Встал в десять и, Господи благослови, сел за партитуру четвёртой картины. Пока идёт быстро и легко, так как я успел обдумать раньше. Пишу на больших листах, стараюсь писать быстро, не следя за красотой, повторяющиеся такты и пассажи обозначаю знаком % и часто употребляю выражение «то-то col то-то» вместо выписывания того же самого. Незаметно шло время и я констатировал, что уже половина первого, а Нина обещала позвонить в двенадцать. Подумав, что её взяли на похороны, я продолжал работу. В два звонка ещё не было. Мне очень хотелось к Нине и я начинал беспокоиться и не понимать, в чём дело. В три я позвонил сам, но Нина была холодна и сердилась за вчерашний разговор. В двенадцать часов звонить мне не хотела, а сегодня все лежат после похорон и прийти нельзя. Сегодня вечером я получу от неё письмо: в нём будет исполнение одной моей просьбы и затем десять слов, которые, если я буду догадлив, то пойму. Я ничего не понимал, сказал, что огорчать её вовсе не хотел, что мне очень обидно за её вчерашние слёзы и что, если она позволит, я завтра приду её навестить.
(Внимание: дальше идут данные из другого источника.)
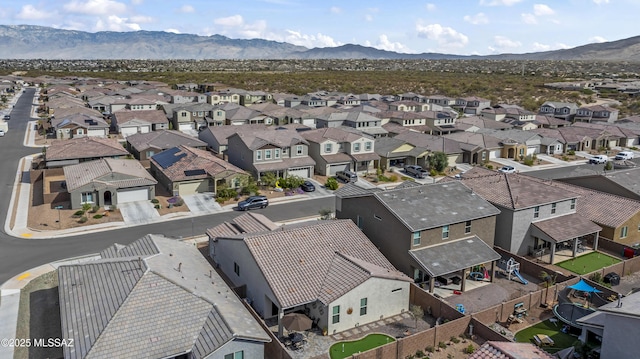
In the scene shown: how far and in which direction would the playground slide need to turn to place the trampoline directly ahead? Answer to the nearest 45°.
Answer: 0° — it already faces it

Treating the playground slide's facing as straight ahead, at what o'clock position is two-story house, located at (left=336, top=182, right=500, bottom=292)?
The two-story house is roughly at 4 o'clock from the playground slide.

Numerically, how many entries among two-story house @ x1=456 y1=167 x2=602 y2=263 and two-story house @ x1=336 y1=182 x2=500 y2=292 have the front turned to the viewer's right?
0

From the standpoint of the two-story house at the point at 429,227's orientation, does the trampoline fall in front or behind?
behind

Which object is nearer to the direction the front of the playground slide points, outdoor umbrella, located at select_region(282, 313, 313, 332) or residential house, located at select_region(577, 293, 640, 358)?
the residential house

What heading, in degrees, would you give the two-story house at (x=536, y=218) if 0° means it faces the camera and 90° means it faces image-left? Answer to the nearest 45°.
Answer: approximately 135°

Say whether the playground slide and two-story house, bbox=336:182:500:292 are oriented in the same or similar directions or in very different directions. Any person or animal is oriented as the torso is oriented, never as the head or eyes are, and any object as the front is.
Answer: very different directions

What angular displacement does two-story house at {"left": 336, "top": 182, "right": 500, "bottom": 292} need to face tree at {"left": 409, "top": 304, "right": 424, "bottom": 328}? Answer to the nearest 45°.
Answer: approximately 135° to its left

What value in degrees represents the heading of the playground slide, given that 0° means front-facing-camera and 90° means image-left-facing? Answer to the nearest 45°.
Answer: approximately 315°

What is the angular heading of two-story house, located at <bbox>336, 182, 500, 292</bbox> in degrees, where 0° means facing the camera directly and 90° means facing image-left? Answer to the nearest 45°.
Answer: approximately 135°

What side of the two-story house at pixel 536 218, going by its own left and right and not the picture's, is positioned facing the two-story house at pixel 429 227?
left
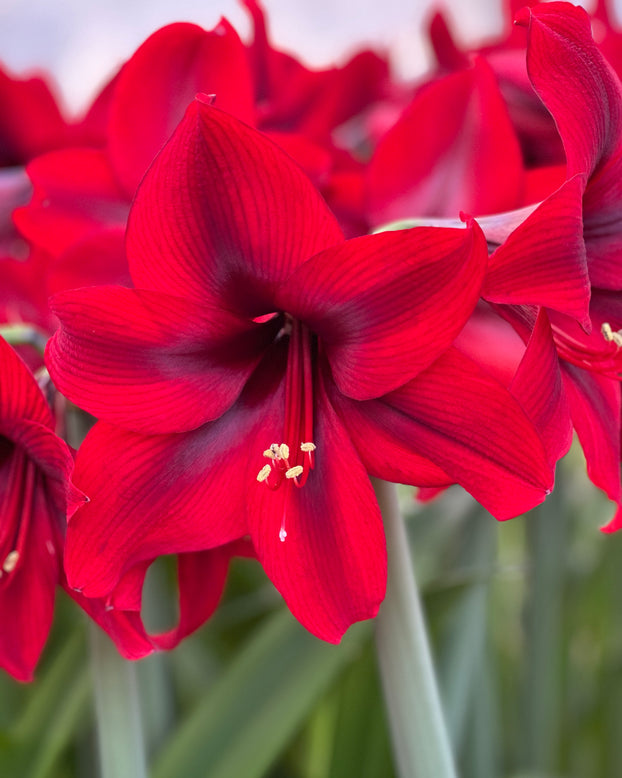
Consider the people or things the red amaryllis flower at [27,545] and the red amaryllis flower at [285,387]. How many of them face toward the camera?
2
После телефона, идя в типографию Уля по поводу издания моего сокольского «Марша», я ломал голову, что она задумала. Разрыв? Вот неожиданный конец! И мне было грустно, что всё это кончилось.
Во время урока с Башкировым, я получил письмо, которое очаровательно благоухало её духами. В нём была рецензия из «Музыки», о которой я действительно просил (я теперь вспомнил), а записка, в которой я ожидал увидеть решение Нины, содержала: «Посылаю вам ту рецензию из «Музыки», которую вы просили». В чём же дело? В чём бы то ни было, но не так плохо, как я думал.
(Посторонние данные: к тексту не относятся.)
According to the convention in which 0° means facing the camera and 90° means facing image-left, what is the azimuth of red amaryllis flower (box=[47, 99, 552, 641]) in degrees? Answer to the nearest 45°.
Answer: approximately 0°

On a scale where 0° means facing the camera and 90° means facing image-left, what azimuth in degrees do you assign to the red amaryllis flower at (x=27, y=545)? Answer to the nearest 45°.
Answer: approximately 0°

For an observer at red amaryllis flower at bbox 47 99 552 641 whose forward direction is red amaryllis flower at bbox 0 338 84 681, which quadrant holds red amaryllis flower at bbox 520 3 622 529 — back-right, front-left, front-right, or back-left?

Вечером я продолжал инструментовку.
Встал в девять. Инструментовка подвигается быстро, я дошёл до солнечного восхода. Спросить у Нины, можно ли её сегодня навещать, я обещал ровно в двенадцать, но опоздал, и десять минут первого она позвонила сама, спрашивая, когда я прийду.
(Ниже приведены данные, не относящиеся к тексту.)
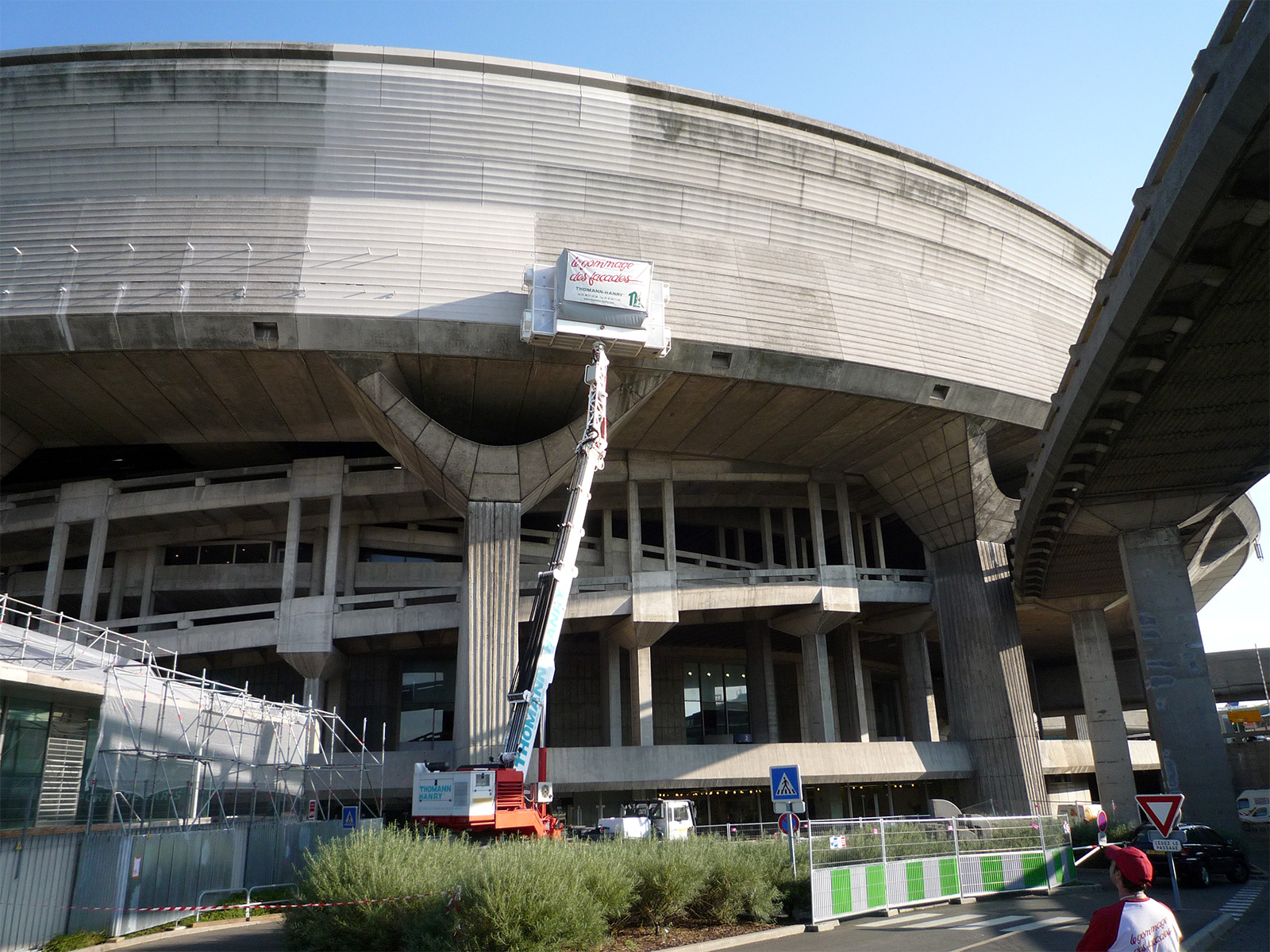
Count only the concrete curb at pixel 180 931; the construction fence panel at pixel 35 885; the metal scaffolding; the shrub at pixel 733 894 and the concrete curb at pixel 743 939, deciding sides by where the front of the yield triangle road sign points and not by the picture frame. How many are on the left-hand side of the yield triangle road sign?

В четверть четвёртого я был у неё. Она сидела одна у лампы, такая славная, и вязала шарф, тот самый. Я видел, что Нина радуется моему приходу, и мне было приятно. Явилась Таля с визитов. Втроём мы отправились наверх «чайпить», потом к роялю играть с Ниной принесённую мною 5-ю Симфонию Глазунова. Потом внизу мы проболтали втроём с четверть часа, причём Нина возмущалась, что я так-таки не прочёл «Анну Каренину» {227} 227 «Исполнено в 1936 году!». (Более поздняя приписка рукой автора).
, а я возражал, что теперь читаю только по-английски и если буду читать «Анну», то лишь в английском переводе.